Allie’s photo stared back at me from behind glass when I woke up the next morning. It had been taken on our wedding day and she was beaming right at the lens, picking up her heavy dress so she could spin around for me. I sat up in bed and dropped my feet to the ground, wiping sleep from my eyes and reaching out to turn the photo down. The metal frame clanked against my wooden night stand and I stood, craving distance.
I’d slept with women since Allie’s death. They were one-night stands, meaningless flings I could justify as part of the basic needs of life, but this thing with Georgie already felt a lot like love. I cared about her, and because loving someone else, wanting someone else, wasn’t an essential part of my existence, I began to feel, in a sense, that I was betraying Allie.
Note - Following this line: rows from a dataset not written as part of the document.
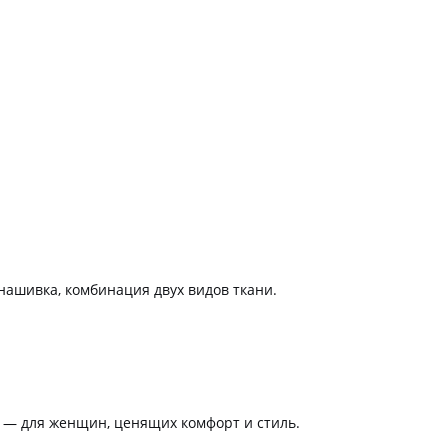
нашивка, комбинация двух видов ткани.
— для женщин, ценящих комфорт и стиль.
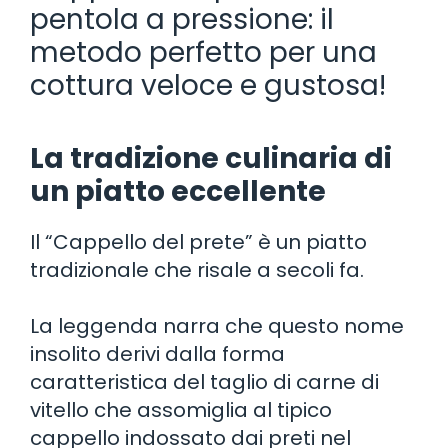
pentola a pressione: il
metodo perfetto per una
cottura veloce e gustosa!
La tradizione culinaria di
un piatto eccellente
Il “Cappello del prete” è un piatto
tradizionale che risale a secoli fa.
La leggenda narra che questo nome
insolito derivi dalla forma
caratteristica del taglio di carne di
vitello che assomiglia al tipico
cappello indossato dai preti nel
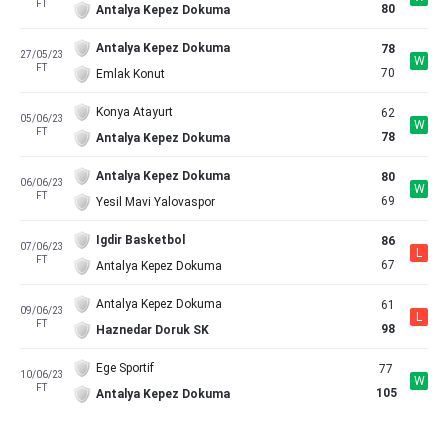
FT
80
Antalya Kepez Dokuma
Antalya Kepez Dokuma
78
27/05/23
W
FT
70
Emlak Konut
Konya Atayurt
62
05/06/23
W
FT
78
Antalya Kepez Dokuma
Antalya Kepez Dokuma
80
06/06/23
W
FT
69
Yesil Mavi Yalovaspor
Igdir Basketbol
86
07/06/23
L
FT
67
Antalya Kepez Dokuma
Antalya Kepez Dokuma
61
09/06/23
L
FT
98
Haznedar Doruk SK
Ege Sportif
77
10/06/23
W
FT
105
Antalya Kepez Dokuma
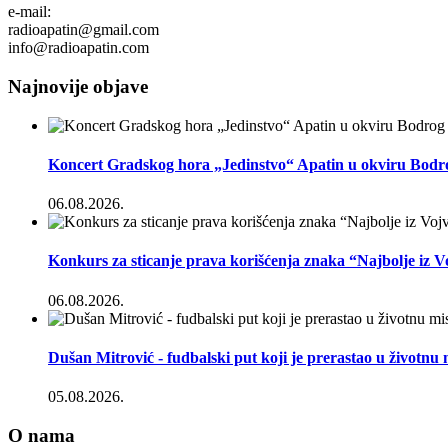
e-mail:
radioapatin@gmail.com
info@radioapatin.com
Najnovije objave
Koncert Gradskog hora „Jedinstvo“ Apatin u okviru Bodr
06.08.2026.
Konkurs za sticanje prava korišćenja znaka “Najbolje iz 
06.08.2026.
Dušan Mitrović - fudbalski put koji je prerastao u životnu 
05.08.2026.
O nama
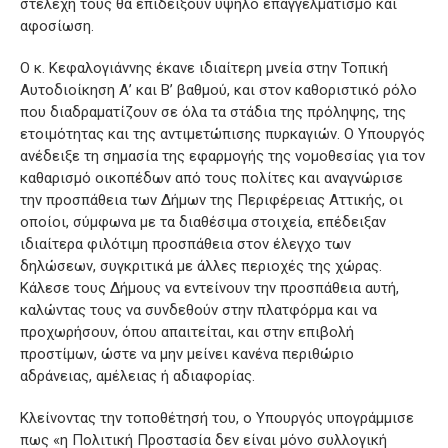
στελέχη τους θα επιδείξουν υψηλό επαγγελματισμό και
αφοσίωση.
Ο κ. Κεφαλογιάννης έκανε ιδιαίτερη μνεία στην Τοπική
Αυτοδιοίκηση Α’ και Β’ βαθμού, και στον καθοριστικό ρόλο
που διαδραματίζουν σε όλα τα στάδια της πρόληψης, της
ετοιμότητας και της αντιμετώπισης πυρκαγιών. Ο Υπουργός
ανέδειξε τη σημασία της εφαρμογής της νομοθεσίας για τον
καθαρισμό οικοπέδων από τους πολίτες και αναγνώρισε
την προσπάθεια των Δήμων της Περιφέρειας Αττικής, οι
οποίοι, σύμφωνα με τα διαθέσιμα στοιχεία, επέδειξαν
ιδιαίτερα φιλότιμη προσπάθεια στον έλεγχο των
δηλώσεων, συγκριτικά με άλλες περιοχές της χώρας.
Κάλεσε τους Δήμους να εντείνουν την προσπάθεια αυτή,
καλώντας τους να συνδεθούν στην πλατφόρμα και να
προχωρήσουν, όπου απαιτείται, και στην επιβολή
προστίμων, ώστε να μην μείνει κανένα περιθώριο
αδράνειας, αμέλειας ή αδιαφορίας.
Κλείνοντας την τοποθέτησή του, ο Υπουργός υπογράμμισε
πως «η Πολιτική Προστασία δεν είναι μόνο συλλογική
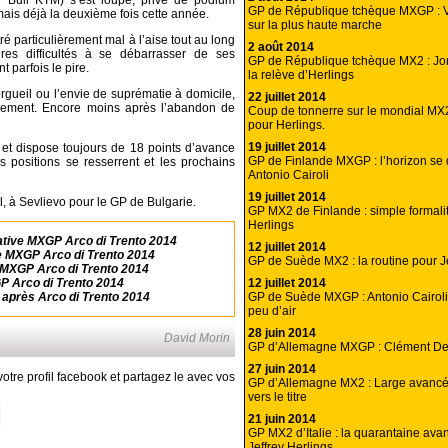
Bull KTM) s’est loupé, privé de podium
GP de République tchèque MXGP : 
mais déjà la deuxième fois cette année.
sur la plus haute marche
tré particulièrement mal à l’aise tout au long
2 août 2014
ires difficultés à se débarrasser de ses
GP de République tchèque MX2 : Jord
t parfois le pire.
la relève d’Herlings
rgueil ou l’envie de suprématie à domicile,
22 juillet 2014
ssement. Encore moins après l’abandon de
Coup de tonnerre sur le mondial MX2
pour Herlings.
19 juillet 2014
 et dispose toujours de 18 points d’avance
GP de Finlande MXGP : l’horizon se
es positions se resserrent et les prochains
Antonio Cairoli
19 juillet 2014
l, à Sevlievo pour le GP de Bulgarie.
GP MX2 de Finlande : simple formalit
Herlings
ative MXGP Arco di Trento 2014
12 juillet 2014
 MXGP Arco di Trento 2014
GP de Suède MX2 : la routine pour Je
MXGP Arco di Trento 2014
12 juillet 2014
 Arco di Trento 2014
GP de Suède MXGP : Antonio Cairoli
après Arco di Trento 2014
peu d’air
28 juin 2014
David Morin
GP d’Allemagne MXGP : Clément Des
27 juin 2014
otre profil facebook et partagez le avec vos
GP d’Allemagne MX2 : Large avancé
vers le titre
21 juin 2014
GP MX2 d’Italie : la quarantaine ava
Jeffrey Herlings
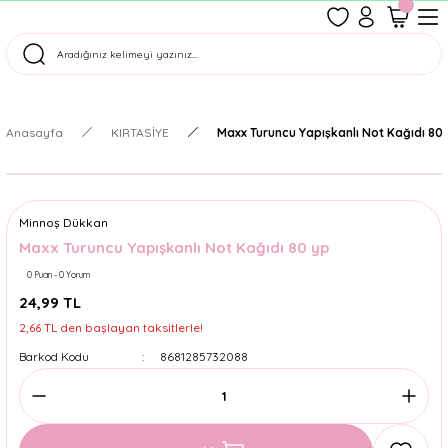
1500 TL Üzeri Ücretsiz Kargo
Tüm Siparişler Aynı Gün Kargoda!
Türkiye'nin En Eğlenceli Kırtasiyesi!
Anasayfa
KIRTASİYE
Maxx Turuncu Yapışkanlı Not Kağıdı 80
Minnoş Dükkan
Maxx Turuncu Yapışkanlı Not Kağıdı 80 yp
0 Puan - 0 Yorum
24,99 TL
2,66 TL den başlayan taksitlerle!
Barkod Kodu
8681285732088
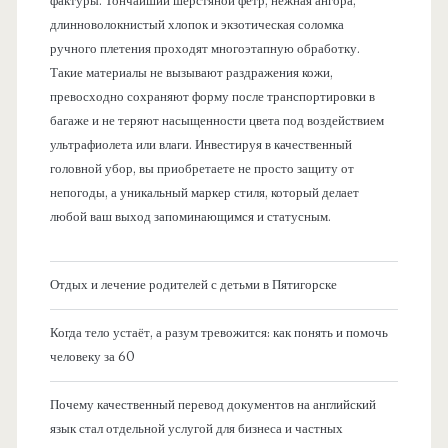
фактуры. Тончайший шерстяной фетр, нежная ангора,
длинноволокнистый хлопок и экзотическая соломка
ручного плетения проходят многоэтапную обработку.
Такие материалы не вызывают раздражения кожи,
превосходно сохраняют форму после транспортировки в
багаже и не теряют насыщенности цвета под воздействием
ультрафиолета или влаги. Инвестируя в качественный
головной убор, вы приобретаете не просто защиту от
непогоды, а уникальный маркер стиля, который делает
любой ваш выход запоминающимся и статусным.
Отдых и лечение родителей с детьми в Пятигорске
Когда тело устаёт, а разум тревожится: как понять и помочь
человеку за 60
Почему качественный перевод документов на английский
язык стал отдельной услугой для бизнеса и частных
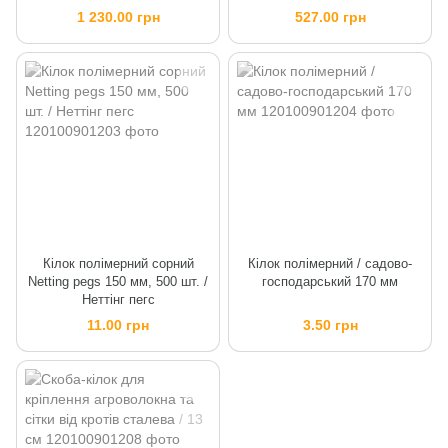
1 230.00 грн
527.00 грн
Кілок полімерний сорний
Кілок полімерний / садово-
Netting pegs 150 мм, 500 шт. /
господарський 170 мм
Неттінг пегс
11.00 грн
3.50 грн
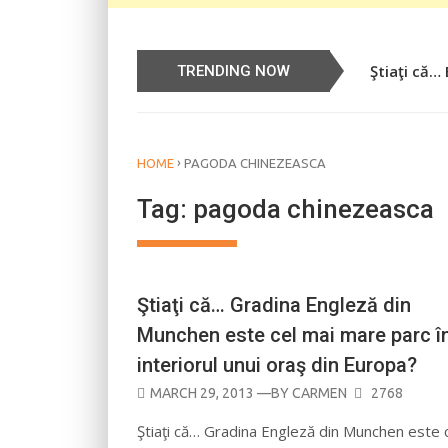
Ştiaţi că…
Știați că…
TRENDING NOW
›
HOME
PAGODA CHINEZEASCA
Tag:
pagoda chinezeasca
Ştiaţi că… Gradina Engleză din
Munchen este cel mai mare parc î
interiorul unui oraş din Europa?
POSTED
MARCH 29, 2013
—BY
CARMEN
2768
ON
Ştiaţi că… Gradina Engleză din Munchen este 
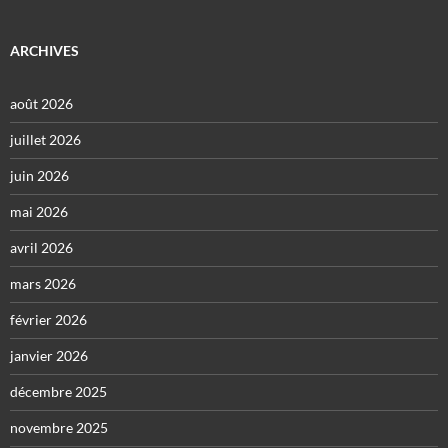
ARCHIVES
août 2026
juillet 2026
juin 2026
mai 2026
avril 2026
mars 2026
février 2026
janvier 2026
décembre 2025
novembre 2025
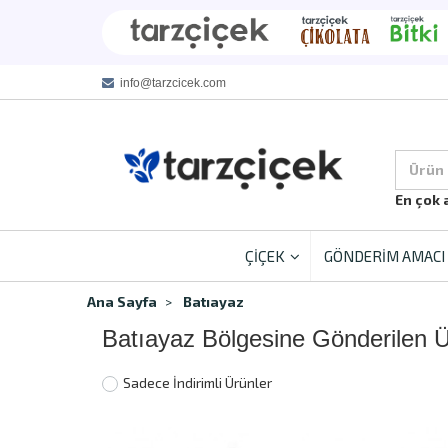
info@tarzcicek.com
Ürün
En çok 
ÇİÇEK
GÖNDERİM AMACI
Ana Sayfa
Batıayaz
Batıayaz Bölgesine Gönderilen 
Sadece İndirimli Ürünler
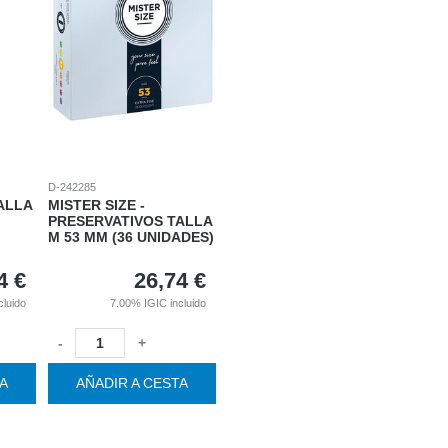
D-242285
ALLA
MISTER SIZE -
PRESERVATIVOS TALLA
M 53 MM (36 UNIDADES)
4
€
26,74
€
cluido
7.00%
IGIC incluido
-
+
TA
AÑADIR A CESTA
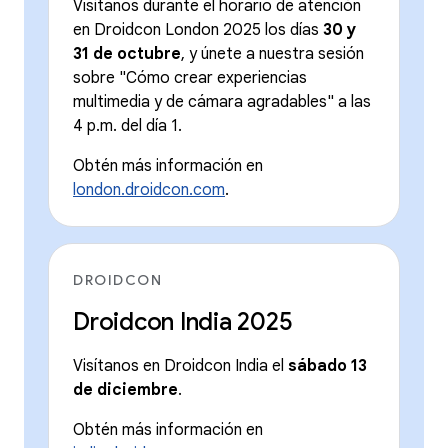
Visítanos durante el horario de atención
en Droidcon London 2025 los días
30 y
31 de octubre
, y únete a nuestra sesión
sobre "Cómo crear experiencias
multimedia y de cámara agradables" a las
4 p.m. del día 1.
Obtén más información en
london.droidcon.com
.
DROIDCON
Droidcon India 2025
Visítanos en Droidcon India el
sábado 13
de diciembre
.
Obtén más información en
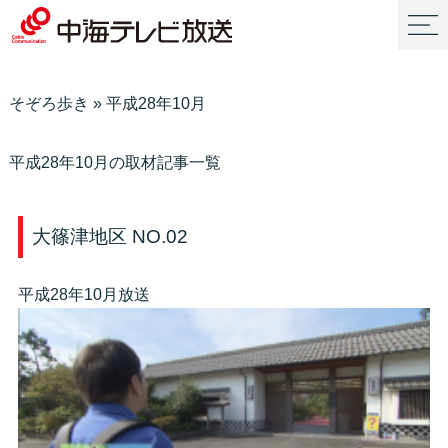
そぞろ歩き
»
平成28年10月
平成28年10月の取材記事一覧
大篠津地区 NO.02
平成28年10月放送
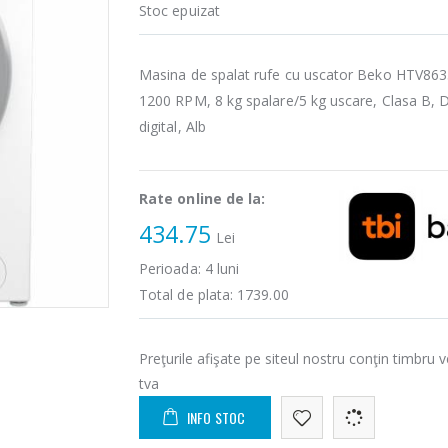
Stoc epuizat
Masina de spalat rufe cu uscator Beko HTV86
1200 RPM, 8 kg spalare/5 kg uscare, Clasa B, D
digital, Alb
Rate online de la:
434.75
Lei
Perioada:
4
luni
Total de plata:
1739.00
Preţurile afişate pe siteul nostru conţin timbru v
tva
INFO STOC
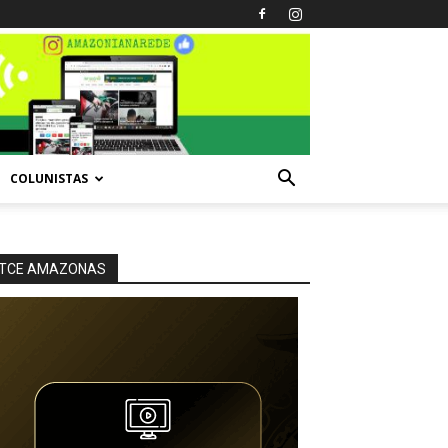
COLUNISTAS
TCE AMAZONAS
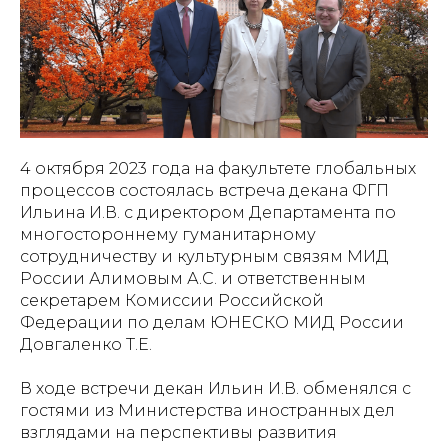
4 октября 2023 года на факультете глобальных
процессов состоялась встреча декана ФГП
Ильина И.В. с директором Департамента по
многостороннему гуманитарному
сотрудничеству и культурным связям МИД
России Алимовым А.С. и ответственным
секретарем Комиссии Российской
Федерации по делам ЮНЕСКО МИД России
Довгаленко Т.Е.
В ходе встречи декан Ильин И.В. обменялся с
гостями из Министерства иностранных дел
взглядами на перспективы развития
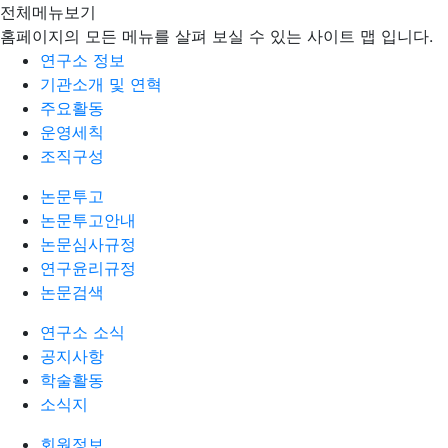
전체메뉴보기
홈페이지의 모든 메뉴를 살펴 보실 수 있는 사이트 맵 입니다.
연구소 정보
기관소개 및 연혁
주요활동
운영세칙
조직구성
논문투고
논문투고안내
논문심사규정
연구윤리규정
논문검색
연구소 소식
공지사항
학술활동
소식지
회원정보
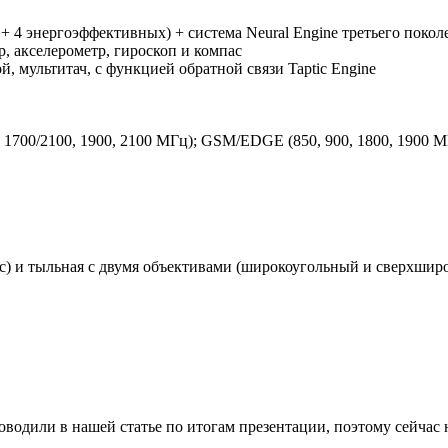
 + 4 энергоэффективных) + система Neural Engine третьего покол
 акселерометр, гироскоп и компас
й, мультитач, с функцией обратной связи Taptic Engine
2100, 1900, 2100 МГц); GSM/EDGE (850, 900, 1800, 1900 МГц), LTE 
к/с) и тыльная с двумя объективами (широкоугольный и сверхшир
одили в нашей статье по итогам презентации, поэтому сейчас н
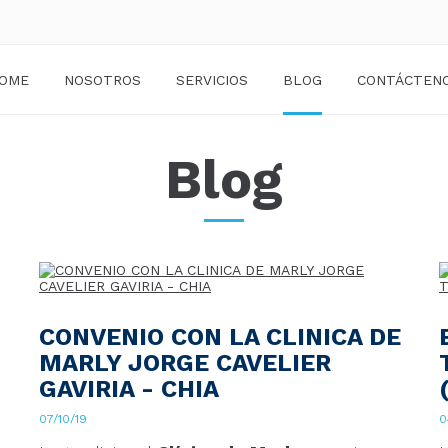
OME
NOSOTROS
SERVICIOS
BLOG
CONTÁCTEN
Blog
CONVENIO CON LA CLINICA DE
MARLY JORGE CAVELIER
GAVIRIA - CHIA
07/10/19
0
There’s a difference between losing a loved one and losing a person you’re in love with. To be in love with someone is to live inside them. Allie’s breaths were my own and when she drew her last one, I was the one left gulping for air. I hadn’t breathed deeply in five years.
…
I dragged my feet, heading to the bed and breakfast later that morning. I ate slowly, standing at my kitchen window and staring out at the sea. I found a few miscellaneous tasks I’d been putting off and told myself I couldn’t leave the house until they were done. I took out the trash and put up the clean dishes. I watered the plants outside and took a long shower, standing under the spray until the temperature had long turned cold.
I tugged on an old pair of jeans and a soft t-shirt, punched my feet into work boots, and then finally set out down the path toward Vernazza’s square.
Georgie was sitting outside the bed and breakfast, locked out. She was wearing a loose sundress and her hair fell in a relaxed braid down her back, glistening in the early morning light. She didn’t notice me approach so for those few moments, I had an unhindered few of her profile as she reached into her brown paper sack and tore off a piece of croissant to feed one of the stray cats in the square.